━━━ SOURCE DATA ━━━
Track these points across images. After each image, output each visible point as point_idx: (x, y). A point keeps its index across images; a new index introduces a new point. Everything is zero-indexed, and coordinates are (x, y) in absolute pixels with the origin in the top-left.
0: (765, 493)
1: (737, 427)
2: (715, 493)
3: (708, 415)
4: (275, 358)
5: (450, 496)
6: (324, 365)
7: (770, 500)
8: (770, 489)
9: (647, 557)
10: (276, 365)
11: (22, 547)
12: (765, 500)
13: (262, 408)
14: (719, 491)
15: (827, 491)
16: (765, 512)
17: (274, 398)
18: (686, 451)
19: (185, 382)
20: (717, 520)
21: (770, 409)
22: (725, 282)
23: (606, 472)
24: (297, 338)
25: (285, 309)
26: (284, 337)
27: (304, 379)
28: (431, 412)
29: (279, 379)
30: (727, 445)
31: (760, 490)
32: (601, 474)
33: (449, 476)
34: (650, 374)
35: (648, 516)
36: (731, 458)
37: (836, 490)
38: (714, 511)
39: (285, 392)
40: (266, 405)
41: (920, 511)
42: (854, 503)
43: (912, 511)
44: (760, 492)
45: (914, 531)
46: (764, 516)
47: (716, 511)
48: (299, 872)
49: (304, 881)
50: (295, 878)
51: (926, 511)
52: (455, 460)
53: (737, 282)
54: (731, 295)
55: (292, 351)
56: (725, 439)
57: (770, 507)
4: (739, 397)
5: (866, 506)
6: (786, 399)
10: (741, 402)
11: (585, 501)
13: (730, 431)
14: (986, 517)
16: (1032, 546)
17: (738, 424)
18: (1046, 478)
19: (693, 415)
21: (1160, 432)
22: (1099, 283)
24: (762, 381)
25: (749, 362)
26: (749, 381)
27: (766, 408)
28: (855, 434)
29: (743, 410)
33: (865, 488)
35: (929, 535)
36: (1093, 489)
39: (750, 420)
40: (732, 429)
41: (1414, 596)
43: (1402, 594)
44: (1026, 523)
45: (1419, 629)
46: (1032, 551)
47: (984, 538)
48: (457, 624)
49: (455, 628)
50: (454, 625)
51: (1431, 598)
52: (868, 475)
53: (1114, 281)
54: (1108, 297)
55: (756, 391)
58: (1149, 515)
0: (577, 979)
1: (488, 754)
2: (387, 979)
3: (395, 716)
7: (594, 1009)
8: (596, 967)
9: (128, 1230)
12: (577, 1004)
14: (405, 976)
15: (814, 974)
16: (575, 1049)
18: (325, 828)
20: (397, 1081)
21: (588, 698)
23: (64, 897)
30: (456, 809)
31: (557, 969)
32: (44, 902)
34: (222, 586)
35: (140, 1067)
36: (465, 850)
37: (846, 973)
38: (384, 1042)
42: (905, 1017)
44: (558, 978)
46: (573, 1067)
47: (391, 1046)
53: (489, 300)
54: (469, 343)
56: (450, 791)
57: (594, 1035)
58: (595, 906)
━━━
## EXERCISE
Look above for the line with "23: (606, 472)" and the line with "39: (285, 392)"; transcribe both and all lines in between, exactly, and nothing else.

## WRITTEN SOLUTION
23: (606, 472)
24: (297, 338)
25: (285, 309)
26: (284, 337)
27: (304, 379)
28: (431, 412)
29: (279, 379)
30: (727, 445)
31: (760, 490)
32: (601, 474)
33: (449, 476)
34: (650, 374)
35: (648, 516)
36: (731, 458)
37: (836, 490)
38: (714, 511)
39: (285, 392)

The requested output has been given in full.